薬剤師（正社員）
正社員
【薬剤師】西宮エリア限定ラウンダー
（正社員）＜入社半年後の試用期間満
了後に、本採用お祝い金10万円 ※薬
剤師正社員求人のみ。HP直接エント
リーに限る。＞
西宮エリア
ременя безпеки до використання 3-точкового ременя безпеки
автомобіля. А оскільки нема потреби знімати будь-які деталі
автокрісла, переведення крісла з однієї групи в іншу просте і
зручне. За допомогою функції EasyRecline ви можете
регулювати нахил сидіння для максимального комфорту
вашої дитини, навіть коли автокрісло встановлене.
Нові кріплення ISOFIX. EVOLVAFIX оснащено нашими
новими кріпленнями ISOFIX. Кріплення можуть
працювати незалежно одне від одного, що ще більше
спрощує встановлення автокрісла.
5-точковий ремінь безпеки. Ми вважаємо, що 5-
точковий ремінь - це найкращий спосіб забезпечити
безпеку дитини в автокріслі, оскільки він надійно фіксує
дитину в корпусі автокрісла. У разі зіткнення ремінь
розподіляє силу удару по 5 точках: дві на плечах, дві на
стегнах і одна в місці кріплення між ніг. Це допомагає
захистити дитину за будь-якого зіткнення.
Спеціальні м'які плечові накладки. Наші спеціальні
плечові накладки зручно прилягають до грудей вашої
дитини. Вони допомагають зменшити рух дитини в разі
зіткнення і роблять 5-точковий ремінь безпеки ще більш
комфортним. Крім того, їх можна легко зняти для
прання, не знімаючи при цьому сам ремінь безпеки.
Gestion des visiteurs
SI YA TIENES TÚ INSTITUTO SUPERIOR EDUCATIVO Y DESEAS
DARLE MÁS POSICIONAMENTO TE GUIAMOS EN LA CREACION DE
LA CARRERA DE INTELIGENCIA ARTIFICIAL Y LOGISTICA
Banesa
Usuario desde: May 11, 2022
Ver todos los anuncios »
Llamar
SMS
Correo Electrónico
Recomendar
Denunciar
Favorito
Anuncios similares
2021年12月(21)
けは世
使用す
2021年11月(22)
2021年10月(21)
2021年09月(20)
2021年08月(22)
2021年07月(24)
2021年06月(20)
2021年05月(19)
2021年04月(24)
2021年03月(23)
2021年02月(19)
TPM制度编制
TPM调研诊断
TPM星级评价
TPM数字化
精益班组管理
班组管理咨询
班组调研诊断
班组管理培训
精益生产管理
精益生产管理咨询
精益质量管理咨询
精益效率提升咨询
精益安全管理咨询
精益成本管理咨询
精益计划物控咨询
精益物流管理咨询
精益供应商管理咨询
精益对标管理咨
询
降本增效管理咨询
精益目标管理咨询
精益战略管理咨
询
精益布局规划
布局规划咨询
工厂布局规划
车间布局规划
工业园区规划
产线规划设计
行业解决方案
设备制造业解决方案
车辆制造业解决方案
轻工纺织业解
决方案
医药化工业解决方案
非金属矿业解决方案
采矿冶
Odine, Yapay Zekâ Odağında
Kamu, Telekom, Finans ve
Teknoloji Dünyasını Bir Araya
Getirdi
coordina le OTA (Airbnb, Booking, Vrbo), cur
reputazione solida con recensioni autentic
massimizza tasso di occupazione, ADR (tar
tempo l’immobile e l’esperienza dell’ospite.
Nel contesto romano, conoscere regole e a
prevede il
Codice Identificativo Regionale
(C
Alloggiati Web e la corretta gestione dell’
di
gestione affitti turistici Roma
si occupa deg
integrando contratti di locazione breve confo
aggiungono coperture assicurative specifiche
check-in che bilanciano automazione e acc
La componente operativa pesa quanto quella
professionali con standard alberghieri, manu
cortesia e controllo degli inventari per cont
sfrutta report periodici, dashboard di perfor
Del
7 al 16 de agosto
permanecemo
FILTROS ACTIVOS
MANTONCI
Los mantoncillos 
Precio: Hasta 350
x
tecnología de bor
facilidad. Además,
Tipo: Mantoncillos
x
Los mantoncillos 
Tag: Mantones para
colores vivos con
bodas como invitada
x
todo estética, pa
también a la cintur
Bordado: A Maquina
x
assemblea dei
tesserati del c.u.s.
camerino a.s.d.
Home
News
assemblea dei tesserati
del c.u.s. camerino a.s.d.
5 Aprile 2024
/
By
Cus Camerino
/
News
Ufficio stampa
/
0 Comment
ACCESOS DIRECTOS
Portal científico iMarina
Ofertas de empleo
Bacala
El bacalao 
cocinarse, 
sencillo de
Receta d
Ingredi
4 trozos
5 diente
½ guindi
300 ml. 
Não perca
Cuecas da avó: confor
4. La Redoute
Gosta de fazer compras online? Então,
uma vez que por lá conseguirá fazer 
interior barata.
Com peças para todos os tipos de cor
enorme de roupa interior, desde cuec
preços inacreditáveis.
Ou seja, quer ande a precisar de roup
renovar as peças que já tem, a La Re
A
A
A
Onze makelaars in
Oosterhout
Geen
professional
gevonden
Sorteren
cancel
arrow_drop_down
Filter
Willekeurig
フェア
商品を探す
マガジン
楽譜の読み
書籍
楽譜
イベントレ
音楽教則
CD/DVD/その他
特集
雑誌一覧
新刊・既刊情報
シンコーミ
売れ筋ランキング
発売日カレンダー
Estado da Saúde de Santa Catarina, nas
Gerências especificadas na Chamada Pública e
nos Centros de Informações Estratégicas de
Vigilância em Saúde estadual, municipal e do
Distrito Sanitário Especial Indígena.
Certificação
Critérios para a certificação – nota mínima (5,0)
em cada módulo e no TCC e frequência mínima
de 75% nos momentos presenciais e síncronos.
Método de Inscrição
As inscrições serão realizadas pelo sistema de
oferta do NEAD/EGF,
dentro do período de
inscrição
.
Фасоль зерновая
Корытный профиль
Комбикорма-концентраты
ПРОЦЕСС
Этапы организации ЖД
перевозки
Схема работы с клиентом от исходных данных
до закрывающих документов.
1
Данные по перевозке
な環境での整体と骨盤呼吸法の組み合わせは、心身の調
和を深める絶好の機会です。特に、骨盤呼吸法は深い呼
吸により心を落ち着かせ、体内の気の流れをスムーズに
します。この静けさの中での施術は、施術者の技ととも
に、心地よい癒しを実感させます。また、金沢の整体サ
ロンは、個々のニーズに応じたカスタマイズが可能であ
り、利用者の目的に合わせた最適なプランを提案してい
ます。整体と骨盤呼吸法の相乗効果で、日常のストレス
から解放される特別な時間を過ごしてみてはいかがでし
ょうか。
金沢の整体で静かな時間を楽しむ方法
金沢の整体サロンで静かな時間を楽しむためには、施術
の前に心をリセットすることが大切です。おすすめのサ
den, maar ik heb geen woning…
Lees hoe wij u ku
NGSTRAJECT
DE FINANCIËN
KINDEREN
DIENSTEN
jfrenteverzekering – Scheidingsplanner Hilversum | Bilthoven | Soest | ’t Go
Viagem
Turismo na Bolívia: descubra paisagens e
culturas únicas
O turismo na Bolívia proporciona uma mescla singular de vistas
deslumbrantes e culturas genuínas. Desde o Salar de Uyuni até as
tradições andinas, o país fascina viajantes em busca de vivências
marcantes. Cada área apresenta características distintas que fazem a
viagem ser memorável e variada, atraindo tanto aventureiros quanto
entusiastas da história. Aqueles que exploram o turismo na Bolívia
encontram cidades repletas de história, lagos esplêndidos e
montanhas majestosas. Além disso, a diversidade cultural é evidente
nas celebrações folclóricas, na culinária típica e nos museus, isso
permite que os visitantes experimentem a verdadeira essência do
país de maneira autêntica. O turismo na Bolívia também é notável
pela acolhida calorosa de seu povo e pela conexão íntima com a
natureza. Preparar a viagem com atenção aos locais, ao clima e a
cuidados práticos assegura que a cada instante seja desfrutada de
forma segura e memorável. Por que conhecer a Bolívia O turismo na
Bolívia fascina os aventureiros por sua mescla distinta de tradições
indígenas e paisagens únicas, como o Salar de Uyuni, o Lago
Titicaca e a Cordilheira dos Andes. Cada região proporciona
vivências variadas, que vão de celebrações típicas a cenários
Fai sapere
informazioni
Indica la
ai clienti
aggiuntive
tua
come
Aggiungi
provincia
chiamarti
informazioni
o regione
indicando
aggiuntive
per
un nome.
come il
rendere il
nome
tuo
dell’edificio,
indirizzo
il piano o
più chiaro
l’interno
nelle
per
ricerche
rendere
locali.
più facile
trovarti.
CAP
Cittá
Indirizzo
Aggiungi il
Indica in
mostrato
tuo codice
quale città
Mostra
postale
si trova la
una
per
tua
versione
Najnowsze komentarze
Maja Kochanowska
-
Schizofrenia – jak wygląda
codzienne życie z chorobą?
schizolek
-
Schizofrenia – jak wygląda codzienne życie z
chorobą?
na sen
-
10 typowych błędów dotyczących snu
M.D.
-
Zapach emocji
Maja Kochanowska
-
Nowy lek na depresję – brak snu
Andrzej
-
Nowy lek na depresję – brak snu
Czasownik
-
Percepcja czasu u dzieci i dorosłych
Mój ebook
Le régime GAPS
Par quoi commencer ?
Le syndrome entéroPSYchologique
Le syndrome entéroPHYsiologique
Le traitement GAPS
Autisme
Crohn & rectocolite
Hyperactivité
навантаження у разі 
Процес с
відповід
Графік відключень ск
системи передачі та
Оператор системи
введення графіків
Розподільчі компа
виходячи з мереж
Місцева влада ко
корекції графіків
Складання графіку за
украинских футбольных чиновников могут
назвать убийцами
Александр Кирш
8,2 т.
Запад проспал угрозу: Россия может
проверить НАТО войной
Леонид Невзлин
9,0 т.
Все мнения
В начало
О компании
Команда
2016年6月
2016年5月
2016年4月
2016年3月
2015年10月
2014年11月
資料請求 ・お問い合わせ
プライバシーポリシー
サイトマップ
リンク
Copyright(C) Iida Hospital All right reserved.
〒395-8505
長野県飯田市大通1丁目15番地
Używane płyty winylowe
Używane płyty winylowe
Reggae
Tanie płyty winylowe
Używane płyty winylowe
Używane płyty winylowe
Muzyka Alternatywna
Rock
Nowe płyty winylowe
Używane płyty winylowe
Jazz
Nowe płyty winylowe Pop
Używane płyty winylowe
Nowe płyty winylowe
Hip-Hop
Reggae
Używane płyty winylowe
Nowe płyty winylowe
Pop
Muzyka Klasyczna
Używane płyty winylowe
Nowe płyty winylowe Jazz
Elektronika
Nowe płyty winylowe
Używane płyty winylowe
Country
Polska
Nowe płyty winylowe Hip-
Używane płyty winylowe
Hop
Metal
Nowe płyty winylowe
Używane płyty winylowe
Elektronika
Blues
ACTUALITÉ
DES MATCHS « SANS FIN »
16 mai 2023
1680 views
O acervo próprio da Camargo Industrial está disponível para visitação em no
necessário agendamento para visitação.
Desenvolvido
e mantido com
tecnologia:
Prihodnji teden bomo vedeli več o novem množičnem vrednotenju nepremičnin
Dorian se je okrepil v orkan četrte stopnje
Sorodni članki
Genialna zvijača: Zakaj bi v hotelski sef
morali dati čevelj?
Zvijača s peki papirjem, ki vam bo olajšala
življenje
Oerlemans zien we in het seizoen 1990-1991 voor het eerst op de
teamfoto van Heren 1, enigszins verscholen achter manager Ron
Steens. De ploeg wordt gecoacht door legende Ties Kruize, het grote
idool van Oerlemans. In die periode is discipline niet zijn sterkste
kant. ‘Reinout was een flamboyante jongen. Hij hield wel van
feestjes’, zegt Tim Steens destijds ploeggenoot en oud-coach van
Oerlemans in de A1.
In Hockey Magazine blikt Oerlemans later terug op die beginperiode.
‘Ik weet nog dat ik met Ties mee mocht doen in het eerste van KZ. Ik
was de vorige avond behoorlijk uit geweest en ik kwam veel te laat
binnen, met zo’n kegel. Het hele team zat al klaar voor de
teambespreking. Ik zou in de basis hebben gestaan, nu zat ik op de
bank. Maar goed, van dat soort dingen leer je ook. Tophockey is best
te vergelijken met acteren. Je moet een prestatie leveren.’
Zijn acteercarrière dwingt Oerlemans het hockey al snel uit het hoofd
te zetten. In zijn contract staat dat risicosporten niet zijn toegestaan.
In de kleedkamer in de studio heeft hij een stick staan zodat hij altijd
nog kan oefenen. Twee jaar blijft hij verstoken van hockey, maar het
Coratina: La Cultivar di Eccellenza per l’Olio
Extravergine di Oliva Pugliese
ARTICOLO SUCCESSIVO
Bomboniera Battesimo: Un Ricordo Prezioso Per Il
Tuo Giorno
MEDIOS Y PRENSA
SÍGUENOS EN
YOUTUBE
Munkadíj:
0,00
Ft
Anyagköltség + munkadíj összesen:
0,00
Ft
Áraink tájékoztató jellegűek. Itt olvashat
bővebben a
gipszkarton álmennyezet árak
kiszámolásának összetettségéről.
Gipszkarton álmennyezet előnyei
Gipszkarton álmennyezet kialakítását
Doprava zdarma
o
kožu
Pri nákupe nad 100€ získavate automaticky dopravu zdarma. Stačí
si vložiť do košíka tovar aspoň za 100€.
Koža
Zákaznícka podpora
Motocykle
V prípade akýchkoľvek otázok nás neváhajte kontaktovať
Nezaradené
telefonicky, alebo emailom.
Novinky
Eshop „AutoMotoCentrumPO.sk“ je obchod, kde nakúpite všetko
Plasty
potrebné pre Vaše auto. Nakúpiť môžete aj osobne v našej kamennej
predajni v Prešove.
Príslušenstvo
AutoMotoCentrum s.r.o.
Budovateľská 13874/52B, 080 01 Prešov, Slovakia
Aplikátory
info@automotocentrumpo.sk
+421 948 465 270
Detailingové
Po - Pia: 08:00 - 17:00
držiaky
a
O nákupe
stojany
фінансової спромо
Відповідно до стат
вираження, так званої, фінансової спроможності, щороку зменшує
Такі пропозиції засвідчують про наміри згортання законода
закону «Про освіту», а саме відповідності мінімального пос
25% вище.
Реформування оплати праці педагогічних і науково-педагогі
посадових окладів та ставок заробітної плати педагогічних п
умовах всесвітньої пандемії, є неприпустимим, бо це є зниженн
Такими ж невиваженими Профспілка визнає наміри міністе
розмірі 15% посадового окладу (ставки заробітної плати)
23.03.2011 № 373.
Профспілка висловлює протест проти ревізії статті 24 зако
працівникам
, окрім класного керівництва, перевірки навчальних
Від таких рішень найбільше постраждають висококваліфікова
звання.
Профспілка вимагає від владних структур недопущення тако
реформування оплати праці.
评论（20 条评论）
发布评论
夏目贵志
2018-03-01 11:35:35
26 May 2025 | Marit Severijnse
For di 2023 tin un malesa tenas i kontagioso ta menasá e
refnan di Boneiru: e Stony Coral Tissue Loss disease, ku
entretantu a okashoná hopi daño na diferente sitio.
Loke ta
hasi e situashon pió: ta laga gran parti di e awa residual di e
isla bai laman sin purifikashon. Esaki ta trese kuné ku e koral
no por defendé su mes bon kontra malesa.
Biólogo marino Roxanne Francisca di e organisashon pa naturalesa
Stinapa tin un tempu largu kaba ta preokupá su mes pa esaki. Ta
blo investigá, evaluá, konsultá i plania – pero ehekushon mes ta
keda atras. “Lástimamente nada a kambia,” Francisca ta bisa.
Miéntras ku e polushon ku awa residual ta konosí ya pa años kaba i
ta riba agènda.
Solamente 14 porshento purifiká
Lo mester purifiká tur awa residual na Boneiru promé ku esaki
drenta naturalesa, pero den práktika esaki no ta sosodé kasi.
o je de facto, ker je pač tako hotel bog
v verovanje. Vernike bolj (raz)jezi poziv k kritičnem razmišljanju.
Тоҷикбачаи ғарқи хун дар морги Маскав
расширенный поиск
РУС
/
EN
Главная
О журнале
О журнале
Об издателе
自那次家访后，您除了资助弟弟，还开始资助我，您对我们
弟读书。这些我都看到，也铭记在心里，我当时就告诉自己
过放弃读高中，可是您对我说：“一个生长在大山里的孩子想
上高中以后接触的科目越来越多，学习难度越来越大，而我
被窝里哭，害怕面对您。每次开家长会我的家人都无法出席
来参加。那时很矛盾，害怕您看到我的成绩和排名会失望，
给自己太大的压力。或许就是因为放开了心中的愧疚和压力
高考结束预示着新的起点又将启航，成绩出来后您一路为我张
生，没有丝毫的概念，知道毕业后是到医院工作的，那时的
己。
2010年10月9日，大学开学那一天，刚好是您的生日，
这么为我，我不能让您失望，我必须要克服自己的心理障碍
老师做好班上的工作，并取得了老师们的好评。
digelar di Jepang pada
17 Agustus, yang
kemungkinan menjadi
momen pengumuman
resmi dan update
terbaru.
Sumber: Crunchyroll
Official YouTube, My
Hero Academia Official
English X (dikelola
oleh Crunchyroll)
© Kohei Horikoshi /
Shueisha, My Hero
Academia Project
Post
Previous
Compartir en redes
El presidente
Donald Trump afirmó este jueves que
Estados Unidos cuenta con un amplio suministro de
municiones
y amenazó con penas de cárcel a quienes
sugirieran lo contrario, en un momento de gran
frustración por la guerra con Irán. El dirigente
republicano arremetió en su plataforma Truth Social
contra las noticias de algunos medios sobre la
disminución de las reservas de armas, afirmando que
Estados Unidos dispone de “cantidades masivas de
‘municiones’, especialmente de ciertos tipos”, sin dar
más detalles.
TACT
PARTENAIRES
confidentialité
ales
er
##########
- _JOB_:
Set down the lines above as they stand, starting with the first line and ending with the line that contains "Нові кріплення ISOFIX.".

- _EXERCISE RESULT_:
薬剤師（正社員）
正社員
【薬剤師】西宮エリア限定ラウンダー
（正社員）＜入社半年後の試用期間満
了後に、本採用お祝い金10万円 ※薬
剤師正社員求人のみ。HP直接エント
リーに限る。＞
西宮エリア
ременя безпеки до використання 3-точкового ременя безпеки
автомобіля. А оскільки нема потреби знімати будь-які деталі
автокрісла, переведення крісла з однієї групи в іншу просте і
зручне. За допомогою функції EasyRecline ви можете
регулювати нахил сидіння для максимального комфорту
вашої дитини, навіть коли автокрісло встановлене.
Нові кріплення ISOFIX. EVOLVAFIX оснащено нашими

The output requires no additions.